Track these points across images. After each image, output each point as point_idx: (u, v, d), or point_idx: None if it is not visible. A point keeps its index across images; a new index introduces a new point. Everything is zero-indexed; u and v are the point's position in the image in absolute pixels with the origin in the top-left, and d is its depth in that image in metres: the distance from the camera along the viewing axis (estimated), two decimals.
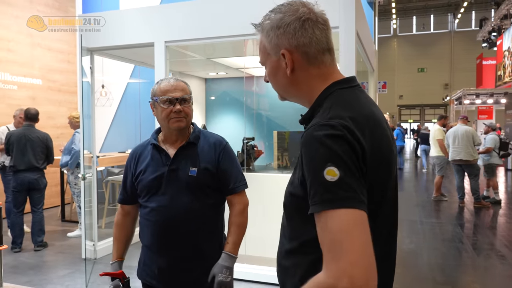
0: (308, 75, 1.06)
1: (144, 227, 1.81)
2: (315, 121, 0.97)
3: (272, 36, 1.06)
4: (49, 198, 7.23)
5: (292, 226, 1.07)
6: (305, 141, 0.93)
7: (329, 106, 1.00)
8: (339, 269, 0.82)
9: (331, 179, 0.86)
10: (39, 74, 7.47)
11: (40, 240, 5.08)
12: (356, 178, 0.88)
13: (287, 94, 1.14)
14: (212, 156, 1.81)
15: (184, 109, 1.77)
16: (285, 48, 1.04)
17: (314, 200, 0.88)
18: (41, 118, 7.17)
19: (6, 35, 6.84)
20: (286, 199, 1.08)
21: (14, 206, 5.00)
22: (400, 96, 36.89)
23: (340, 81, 1.07)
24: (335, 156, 0.87)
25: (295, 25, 1.03)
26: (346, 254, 0.82)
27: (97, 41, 4.43)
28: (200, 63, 5.82)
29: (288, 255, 1.08)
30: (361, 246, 0.83)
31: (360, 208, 0.86)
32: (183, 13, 4.08)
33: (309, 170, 0.90)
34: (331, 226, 0.85)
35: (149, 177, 1.78)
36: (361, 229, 0.85)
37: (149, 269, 1.80)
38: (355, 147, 0.90)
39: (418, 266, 4.59)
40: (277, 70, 1.09)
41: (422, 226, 6.32)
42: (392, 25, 36.70)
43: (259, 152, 5.14)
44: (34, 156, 4.99)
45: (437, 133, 7.94)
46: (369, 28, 5.29)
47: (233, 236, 1.77)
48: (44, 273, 4.29)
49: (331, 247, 0.85)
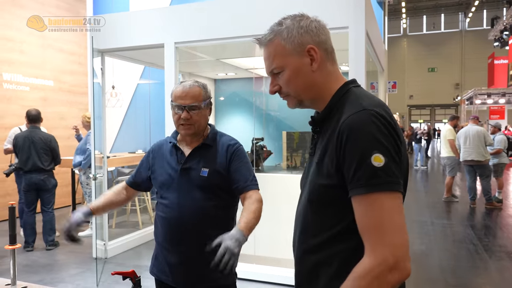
0: (327, 71, 1.14)
1: (157, 223, 1.85)
2: (348, 111, 1.03)
3: (295, 35, 1.11)
4: (61, 198, 7.31)
5: (322, 218, 1.10)
6: (349, 130, 0.99)
7: (354, 98, 1.08)
8: (385, 249, 0.92)
9: (378, 165, 0.94)
10: (50, 75, 7.56)
11: (51, 239, 5.14)
12: (397, 164, 0.97)
13: (307, 94, 1.15)
14: (224, 158, 1.83)
15: (193, 117, 1.77)
16: (311, 44, 1.11)
17: (360, 183, 0.96)
18: (52, 119, 7.30)
19: (18, 37, 6.93)
20: (315, 193, 1.10)
21: (25, 205, 5.07)
22: (410, 96, 36.60)
23: (351, 81, 1.17)
24: (380, 144, 0.96)
25: (315, 24, 1.13)
26: (390, 235, 0.92)
27: (107, 43, 4.46)
28: (209, 64, 5.84)
29: (319, 248, 1.11)
30: (401, 228, 0.93)
31: (399, 191, 0.96)
32: (192, 14, 4.09)
33: (354, 156, 0.97)
34: (376, 208, 0.94)
35: (163, 173, 1.83)
36: (401, 211, 0.95)
37: (161, 265, 1.84)
38: (393, 135, 0.99)
39: (429, 268, 4.55)
40: (300, 69, 1.12)
41: (433, 227, 6.26)
42: (402, 24, 36.44)
43: (268, 152, 5.14)
44: (38, 157, 5.03)
45: (448, 133, 7.86)
46: (379, 28, 5.26)
47: (246, 218, 1.65)
48: (56, 272, 4.34)
49: (375, 229, 0.94)
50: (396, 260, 0.91)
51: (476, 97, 17.76)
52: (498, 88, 19.53)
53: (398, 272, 0.91)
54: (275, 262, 4.08)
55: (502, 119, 19.00)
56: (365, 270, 0.94)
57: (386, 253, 0.91)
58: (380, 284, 0.92)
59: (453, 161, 7.93)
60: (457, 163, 7.96)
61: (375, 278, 0.92)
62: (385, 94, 6.25)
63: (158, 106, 6.31)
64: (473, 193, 7.66)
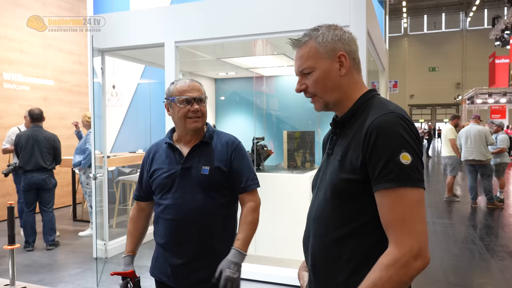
0: (353, 79, 1.25)
1: (158, 225, 1.83)
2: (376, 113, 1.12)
3: (330, 41, 1.22)
4: (61, 198, 7.31)
5: (344, 213, 1.16)
6: (379, 129, 1.08)
7: (380, 103, 1.18)
8: (411, 239, 1.01)
9: (405, 163, 1.04)
10: (51, 75, 7.55)
11: (51, 239, 5.13)
12: (420, 162, 1.08)
13: (333, 97, 1.24)
14: (224, 155, 1.82)
15: (201, 109, 1.80)
16: (342, 51, 1.21)
17: (388, 178, 1.05)
18: (53, 119, 7.28)
19: (19, 36, 6.92)
20: (337, 187, 1.17)
21: (25, 205, 5.06)
22: (411, 96, 36.55)
23: (373, 89, 1.29)
24: (408, 144, 1.06)
25: (347, 35, 1.24)
26: (415, 226, 1.02)
27: (107, 42, 4.45)
28: (210, 63, 5.83)
29: (340, 242, 1.17)
30: (424, 219, 1.04)
31: (423, 187, 1.07)
32: (193, 13, 4.08)
33: (383, 153, 1.06)
34: (403, 202, 1.03)
35: (163, 175, 1.80)
36: (424, 205, 1.06)
37: (162, 266, 1.82)
38: (417, 137, 1.10)
39: (430, 268, 4.53)
40: (328, 72, 1.22)
41: (434, 227, 6.24)
42: (403, 24, 36.38)
43: (269, 152, 5.12)
44: (41, 156, 5.02)
45: (449, 132, 7.84)
46: (380, 27, 5.24)
47: (243, 233, 1.77)
48: (56, 272, 4.33)
49: (402, 221, 1.03)
50: (419, 248, 1.01)
51: (477, 97, 17.72)
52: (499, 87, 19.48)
53: (421, 259, 1.01)
54: (276, 262, 4.07)
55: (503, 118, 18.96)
56: (393, 260, 1.02)
57: (411, 242, 1.01)
58: (407, 271, 1.01)
59: (454, 160, 7.90)
60: (458, 162, 7.94)
61: (402, 266, 1.01)
62: (386, 93, 6.23)
63: (158, 106, 6.30)
64: (474, 193, 7.64)
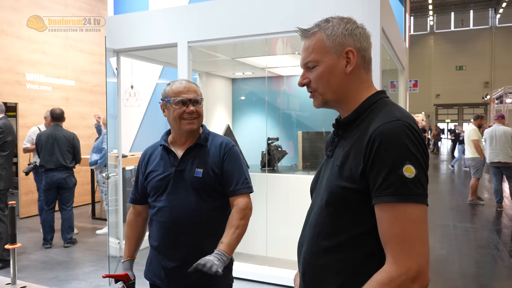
0: (360, 78, 1.15)
1: (152, 227, 1.82)
2: (381, 119, 1.03)
3: (339, 35, 1.13)
4: (81, 196, 7.45)
5: (337, 222, 1.09)
6: (382, 137, 0.99)
7: (386, 108, 1.08)
8: (409, 259, 0.94)
9: (409, 176, 0.96)
10: (72, 75, 7.71)
11: (69, 237, 5.23)
12: (425, 176, 0.99)
13: (334, 95, 1.16)
14: (217, 157, 1.80)
15: (197, 110, 1.78)
16: (351, 48, 1.12)
17: (389, 192, 0.97)
18: (74, 118, 7.43)
19: (41, 38, 7.09)
20: (334, 194, 1.09)
21: (45, 204, 5.17)
22: (437, 95, 35.64)
23: (382, 91, 1.19)
24: (412, 156, 0.98)
25: (360, 30, 1.15)
26: (416, 246, 0.95)
27: (122, 43, 4.49)
28: (226, 63, 5.81)
29: (331, 252, 1.10)
30: (426, 239, 0.96)
31: (426, 203, 0.98)
32: (206, 12, 4.07)
33: (385, 164, 0.97)
34: (403, 218, 0.95)
35: (157, 177, 1.79)
36: (426, 224, 0.97)
37: (155, 269, 1.81)
38: (423, 147, 1.01)
39: (449, 274, 4.37)
40: (333, 68, 1.13)
41: (455, 231, 6.04)
42: (429, 21, 35.51)
43: (284, 152, 5.06)
44: (61, 155, 5.12)
45: (472, 133, 7.58)
46: (398, 25, 5.10)
47: (227, 237, 1.67)
48: (71, 269, 4.40)
49: (401, 239, 0.95)
50: (419, 271, 0.94)
51: (507, 96, 17.08)
52: None
53: (419, 282, 0.94)
54: (288, 264, 4.01)
55: None
56: (388, 278, 0.95)
57: (410, 264, 0.94)
58: None
59: (478, 162, 7.63)
60: (481, 164, 7.66)
61: (397, 287, 0.94)
62: (406, 93, 6.06)
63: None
64: (499, 196, 7.36)
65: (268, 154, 4.86)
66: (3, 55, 6.57)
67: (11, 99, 6.79)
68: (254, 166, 5.12)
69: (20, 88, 6.82)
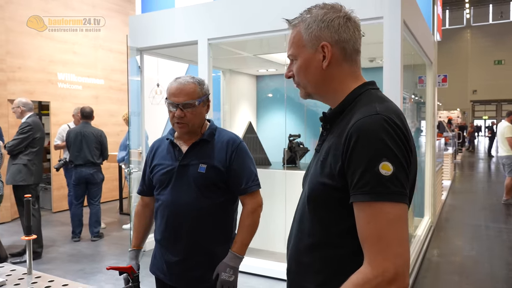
0: (342, 71, 1.10)
1: (156, 220, 1.84)
2: (361, 113, 0.98)
3: (314, 28, 1.08)
4: (110, 192, 7.67)
5: (318, 219, 1.07)
6: (359, 133, 0.95)
7: (369, 101, 1.03)
8: (386, 260, 0.89)
9: (385, 173, 0.91)
10: (101, 74, 7.93)
11: (96, 231, 5.39)
12: (405, 174, 0.94)
13: (315, 90, 1.14)
14: (223, 154, 1.78)
15: (187, 115, 1.73)
16: (326, 41, 1.07)
17: (364, 190, 0.92)
18: (103, 116, 7.65)
19: (71, 38, 7.33)
20: (314, 191, 1.06)
21: (74, 198, 5.35)
22: (474, 91, 34.29)
23: (370, 82, 1.14)
24: (390, 152, 0.92)
25: (339, 21, 1.08)
26: (393, 247, 0.90)
27: (145, 41, 4.57)
28: (249, 60, 5.82)
29: (311, 250, 1.08)
30: (404, 240, 0.91)
31: (405, 202, 0.93)
32: (225, 9, 4.08)
33: (361, 161, 0.93)
34: (379, 218, 0.91)
35: (161, 171, 1.80)
36: (405, 223, 0.92)
37: (159, 263, 1.83)
38: (404, 143, 0.95)
39: (478, 276, 4.21)
40: (310, 63, 1.10)
41: (487, 232, 5.80)
42: (465, 15, 34.21)
43: (305, 149, 5.01)
44: (89, 151, 5.28)
45: (507, 130, 7.25)
46: (424, 18, 4.93)
47: (240, 236, 1.74)
48: (97, 262, 4.54)
49: (377, 239, 0.91)
50: (396, 273, 0.89)
51: None
52: None
53: (396, 285, 0.90)
54: None
55: None
56: (364, 280, 0.91)
57: (387, 265, 0.89)
58: None
59: None
60: None
61: None
62: (434, 88, 5.86)
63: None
64: None
65: (290, 151, 4.82)
66: (36, 56, 6.84)
67: (44, 97, 7.07)
68: (277, 163, 5.10)
69: (52, 87, 7.08)
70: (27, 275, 1.96)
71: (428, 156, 5.71)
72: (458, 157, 16.15)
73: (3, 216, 6.25)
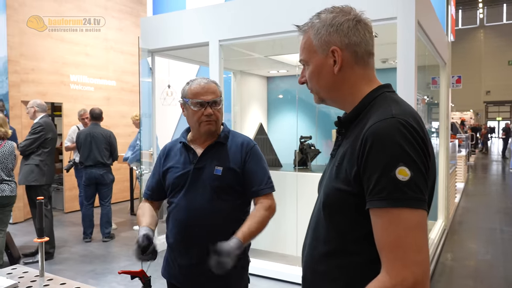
0: (354, 74, 1.08)
1: (168, 224, 1.82)
2: (376, 117, 0.96)
3: (323, 33, 1.07)
4: (121, 193, 7.70)
5: (333, 225, 1.05)
6: (375, 137, 0.93)
7: (384, 104, 1.01)
8: (405, 268, 0.86)
9: (402, 179, 0.88)
10: (113, 76, 7.98)
11: (107, 232, 5.41)
12: (423, 179, 0.91)
13: (328, 95, 1.13)
14: (238, 156, 1.77)
15: (215, 113, 1.75)
16: (336, 46, 1.06)
17: (381, 196, 0.89)
18: (114, 117, 7.70)
19: (83, 40, 7.40)
20: (330, 196, 1.04)
21: (84, 199, 5.38)
22: (487, 92, 33.80)
23: (385, 85, 1.11)
24: (407, 156, 0.89)
25: (348, 24, 1.06)
26: (411, 254, 0.87)
27: (156, 43, 4.58)
28: (260, 62, 5.80)
29: (327, 258, 1.06)
30: (424, 247, 0.88)
31: (424, 208, 0.90)
32: (236, 11, 4.07)
33: (376, 166, 0.91)
34: (397, 224, 0.88)
35: (175, 174, 1.78)
36: (424, 230, 0.89)
37: (171, 268, 1.81)
38: (422, 147, 0.92)
39: (493, 279, 4.12)
40: (322, 68, 1.09)
41: (502, 235, 5.69)
42: (479, 14, 33.76)
43: (317, 151, 4.97)
44: (99, 152, 5.31)
45: None
46: (438, 19, 4.86)
47: (247, 226, 1.63)
48: (108, 263, 4.55)
49: (395, 246, 0.88)
50: (415, 282, 0.86)
51: None
52: None
53: None
54: None
55: None
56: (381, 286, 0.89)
57: (405, 274, 0.86)
58: None
59: None
60: None
61: None
62: (448, 89, 5.78)
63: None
64: None
65: (301, 153, 4.79)
66: (50, 58, 6.91)
67: (57, 99, 7.13)
68: (288, 165, 5.07)
69: (64, 89, 7.15)
70: (39, 277, 1.97)
71: (442, 158, 5.63)
72: (471, 159, 15.92)
73: (16, 216, 6.31)
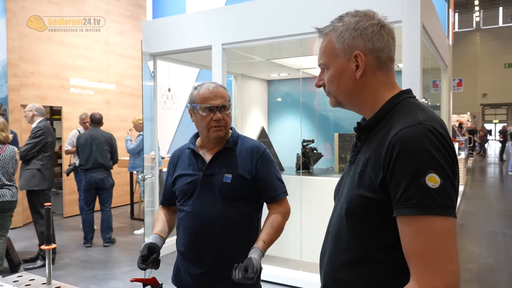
0: (376, 80, 1.07)
1: (178, 232, 1.80)
2: (402, 124, 0.95)
3: (347, 37, 1.05)
4: (121, 197, 7.66)
5: (356, 233, 1.03)
6: (402, 143, 0.91)
7: (409, 110, 1.00)
8: (435, 278, 0.85)
9: (432, 186, 0.87)
10: (113, 79, 7.95)
11: (108, 237, 5.37)
12: (452, 186, 0.90)
13: (347, 99, 1.11)
14: (248, 163, 1.74)
15: (224, 117, 1.72)
16: (360, 50, 1.04)
17: (410, 203, 0.88)
18: (114, 121, 7.66)
19: (84, 44, 7.36)
20: (352, 204, 1.02)
21: (84, 204, 5.34)
22: (484, 95, 33.97)
23: (406, 90, 1.10)
24: (437, 163, 0.88)
25: (373, 29, 1.05)
26: (443, 263, 0.85)
27: (158, 46, 4.56)
28: (261, 65, 5.79)
29: (349, 266, 1.04)
30: (454, 256, 0.86)
31: (454, 216, 0.88)
32: (239, 15, 4.06)
33: (405, 173, 0.89)
34: (427, 232, 0.87)
35: (184, 181, 1.76)
36: (454, 238, 0.88)
37: (182, 275, 1.78)
38: (450, 154, 0.92)
39: (495, 284, 4.11)
40: (343, 72, 1.07)
41: (504, 239, 5.69)
42: (475, 18, 33.95)
43: (319, 154, 4.95)
44: (100, 154, 5.27)
45: None
46: (441, 22, 4.87)
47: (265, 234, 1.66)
48: (109, 269, 4.51)
49: (425, 255, 0.86)
50: None
51: None
52: None
53: None
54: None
55: None
56: None
57: (436, 283, 0.85)
58: None
59: None
60: None
61: None
62: (449, 92, 5.79)
63: None
64: None
65: (303, 157, 4.77)
66: (49, 61, 6.87)
67: (56, 103, 7.09)
68: (290, 169, 5.05)
69: (64, 92, 7.11)
70: (47, 285, 1.93)
71: None
72: (469, 162, 15.97)
73: (16, 221, 6.25)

◆ ◆ ◆ ◆ ◆ ◆ ◆

**YOUR ASSIGNMENT:** Look back over the records above. Reproduce exactly everything from the line with "68: (254, 166, 5.12)" down to the line with "72: (458, 157, 16.15)", inclusive, and leave the pictures out.

**ANSWER BOX:**
68: (254, 166, 5.12)
69: (20, 88, 6.82)
0: (342, 71, 1.10)
1: (156, 220, 1.84)
2: (361, 113, 0.98)
3: (314, 28, 1.08)
4: (110, 192, 7.67)
5: (318, 219, 1.07)
6: (359, 133, 0.95)
7: (369, 101, 1.03)
8: (386, 260, 0.89)
9: (385, 173, 0.91)
10: (101, 74, 7.93)
11: (96, 231, 5.39)
12: (405, 174, 0.94)
13: (315, 90, 1.14)
14: (223, 154, 1.78)
15: (187, 115, 1.73)
16: (326, 41, 1.07)
17: (364, 190, 0.92)
18: (103, 116, 7.65)
19: (71, 38, 7.33)
20: (314, 191, 1.06)
21: (74, 198, 5.35)
22: (474, 91, 34.29)
23: (370, 82, 1.14)
24: (390, 152, 0.92)
25: (339, 21, 1.08)
26: (393, 247, 0.90)
27: (145, 41, 4.57)
28: (249, 60, 5.82)
29: (311, 250, 1.08)
30: (404, 240, 0.91)
31: (405, 202, 0.93)
32: (225, 9, 4.08)
33: (361, 161, 0.93)
34: (379, 218, 0.91)
35: (161, 171, 1.80)
36: (405, 223, 0.92)
37: (159, 263, 1.83)
38: (404, 143, 0.95)
39: (478, 276, 4.21)
40: (310, 63, 1.10)
41: (487, 232, 5.80)
42: (465, 15, 34.21)
43: (305, 149, 5.01)
44: (89, 151, 5.28)
45: (507, 130, 7.25)
46: (424, 18, 4.93)
47: (240, 236, 1.74)
48: (97, 262, 4.54)
49: (377, 239, 0.91)
50: (396, 273, 0.89)
51: None
52: None
53: (396, 285, 0.90)
54: None
55: None
56: (364, 280, 0.91)
57: (387, 265, 0.89)
58: None
59: None
60: None
61: None
62: (434, 88, 5.86)
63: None
64: None
65: (290, 151, 4.82)
66: (36, 56, 6.84)
67: (44, 97, 7.07)
68: (277, 163, 5.10)
69: (52, 87, 7.08)
70: (27, 275, 1.96)
71: (428, 156, 5.71)
72: (458, 157, 16.15)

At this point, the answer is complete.